If you want to start from zero and don't have a vault with an agent yet, read Second Brain with Obsidian and Claude Code - I describe there how to start from installing Obsidian through your first Skills. This article shows where you can get to after a few years of iteration - from a simple vault with a dozen notes to a system with 185 files, three layers, and four workflows, maintained by an AI agent.

You don't have to build all of this at once. Start with a CLAUDE.md of 50 lines, one workflow (INGEST), and one index (vault-map). The rest will come organically - the way it came for me.

Want to build a similar knowledge management system?

I'll help you design a knowledge base architecture with an AI agent - from the CLAUDE.md structure through navigation indexes to workflows tailored to your needs.

Book a free consultation

Resources

Karpathy's X thread - the original post about LLM Wiki (April 2026)
LLM Wiki gist on GitHub - configuration and documentation
brain.lipowczan.pl - my public vault (Quartz 4 + GitHub Pages)
Quartz 4 - Static Site Generator for Obsidian vaults
Obsidian - Markdown note editor
Related article: Second Brain with Obsidian and Claude Code Skills - how to start from zero
second-brain-template - a ready template to start your own second brain

FAQ

How does LLM Wiki differ from traditional RAG over documents?

RAG (Retrieval-Augmented Generation) fetches text fragments on demand - you get an answer based on the nearest embeddings, but without broader context.
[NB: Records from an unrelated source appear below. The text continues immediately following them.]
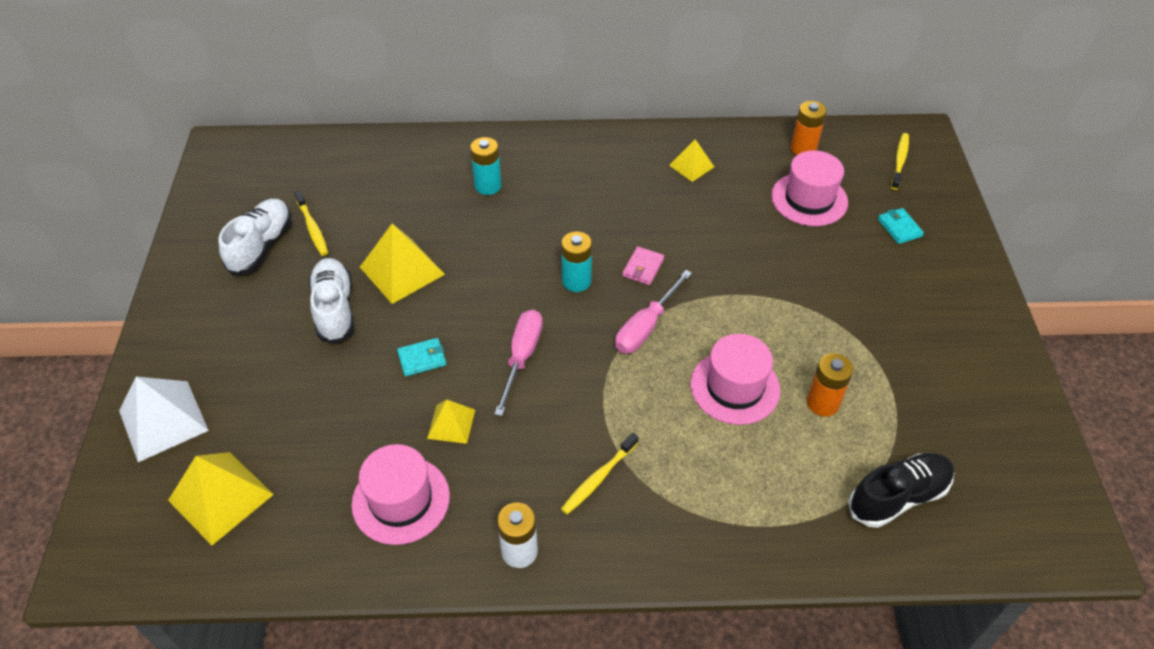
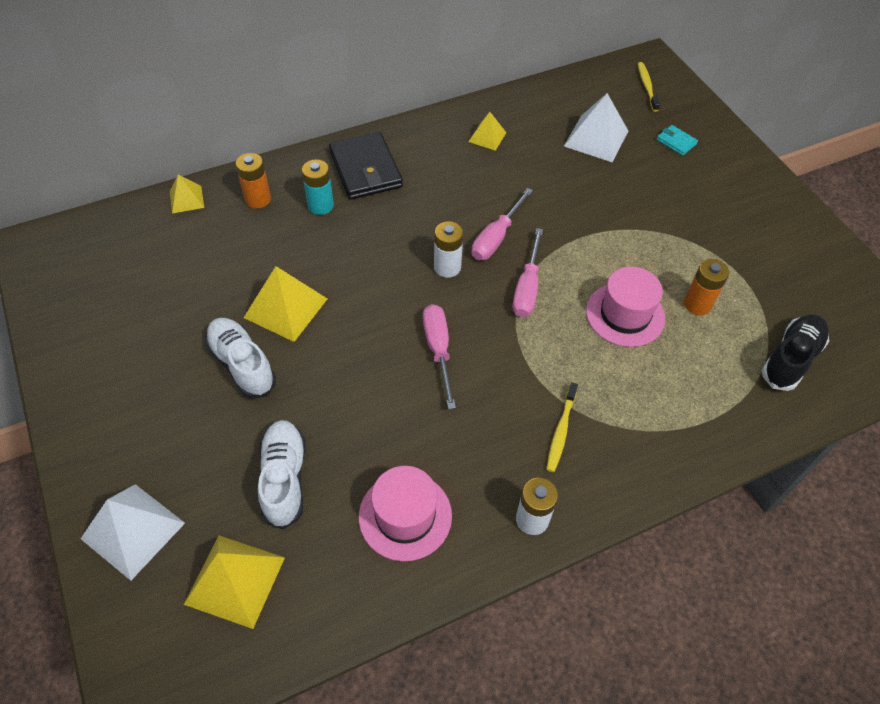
camera: 25 degrees left, 5 degrees up
(261, 246) = (133, 328): white shoe -> white shoe (284, 479)
(312, 228) = (175, 295): yellow toothbrush -> none
(422, 359) = (351, 382): turquoise wallet -> none
(451, 424) = (410, 431): yellow pyramid -> yellow pyramid (186, 199)
(550, 164) = (366, 169): none -> black wallet
(576, 281) = (447, 267): turquoise battery -> white battery
(643, 267) = (496, 237): pink wallet -> pink screwdriver
(803, 149) = (568, 97): orange battery -> orange battery (258, 199)
(809, 199) = (596, 138): pink hat -> white pyramid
LLM Wiki is a persistent knowledge base in which the agent actively builds and maintains notes: it creates cross-references, synthesizes knowledge from multiple sources, and flags contradictions. It doesn't answer a single question - it maintains a complete, evolving knowledge system.

Do I need Obsidian to build a similar AI-powered knowledge management system?
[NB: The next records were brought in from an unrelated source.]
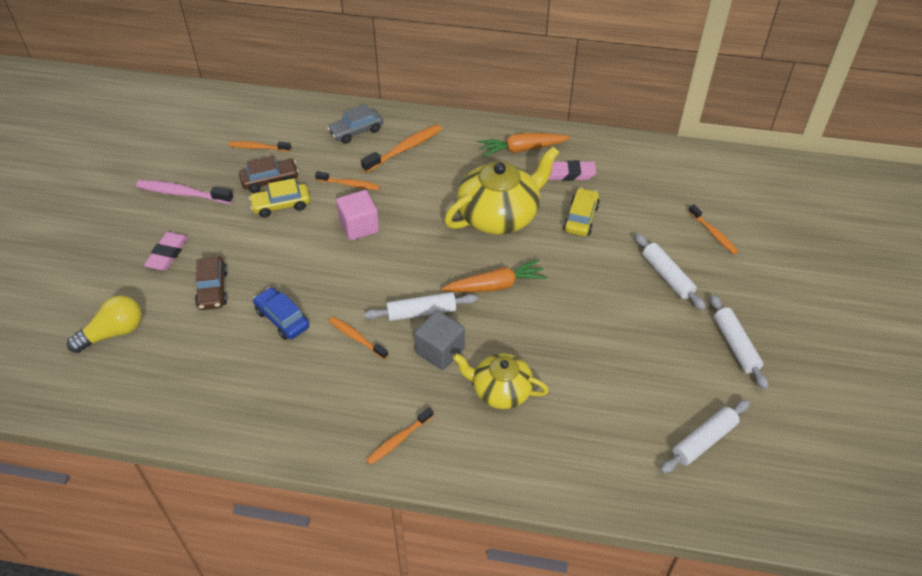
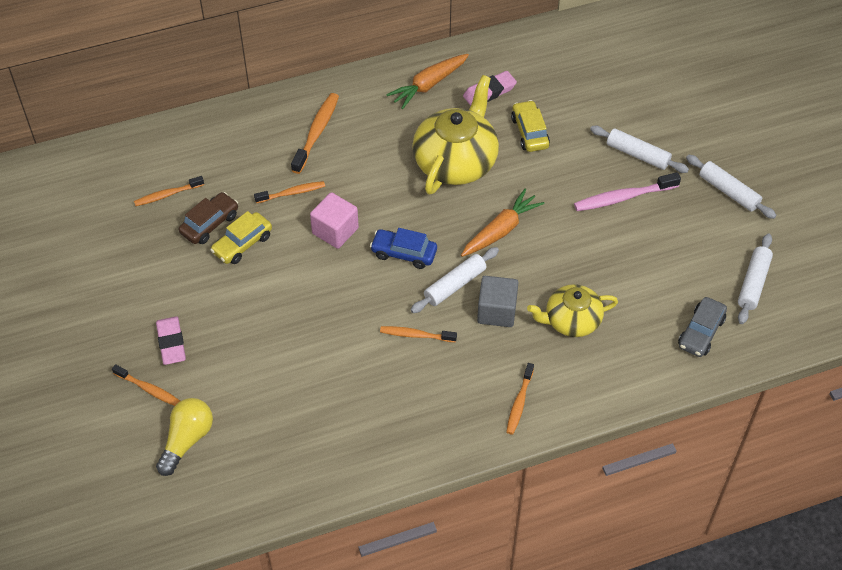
camera: 30 degrees left, 5 degrees up
(182, 193) = (131, 277): pink toothbrush -> pink toothbrush (623, 197)
(213, 289) = (246, 355): brown car -> none
(282, 319) = (335, 351): blue car -> blue car (404, 253)
(356, 131) = (253, 134): grey car -> grey car (701, 332)
(713, 234) = (650, 97): orange toothbrush -> orange toothbrush (149, 389)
No - Obsidian is a convenient frontend with graph view and plugins, but it's not required. Any text editor plus a Git repo with .md files is enough. The key pieces are CLAUDE.md (the schema document defining how the agent should treat the vault) and the navigation indexes (vault-map, catalog, graph). You can build the same system in VS Code, Cursor, or even straight from the terminal.

How long does it take to write a CLAUDE.md for a knowledge base, and how do I start?
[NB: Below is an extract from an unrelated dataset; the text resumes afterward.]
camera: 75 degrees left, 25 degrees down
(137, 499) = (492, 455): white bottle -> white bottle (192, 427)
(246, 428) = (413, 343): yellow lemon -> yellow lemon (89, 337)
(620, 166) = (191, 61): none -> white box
The first version takes 1-2 hours - you define the directory structure, a basic frontmatter schema, and one workflow (INGEST is a good choice). But CLAUDE.md is a living document that evolves with experience. You start with simple rules, watch what the agent does wrong, add corrections. After a month of regular use you'll have a solid configuration. The key rule: write it by hand, don't generate it with an LLM.

What is progressive disclosure and why is it critical for an AI-agent knowledge base?

Progressive disclosure is the principle of organizing notes in layers - from a general table of contents (vault-map, ~80 lines) through a catalog (catalog, ~650 lines) down to specific files. The agent reads only as much as it needs, without cluttering the context window with unnecessary information. That's the key difference between a knowledge base that "works" and one where the agent gets lost among 185 files and returns generic answers.

Does an LLM Wiki system require a technical background to set up?

The basic setup requires familiarity with Git, the terminal, and Markdown files - you don't need to code. The hardest part is writing a good CLAUDE.md that precisely defines how the agent should treat your vault. This article describes a mature system after 3 years of iteration, but you can start small - a single folder, a simple frontmatter schema, and the INGEST workflow. The article Second Brain with Obsidian and Claude Code gives you a solid starting point.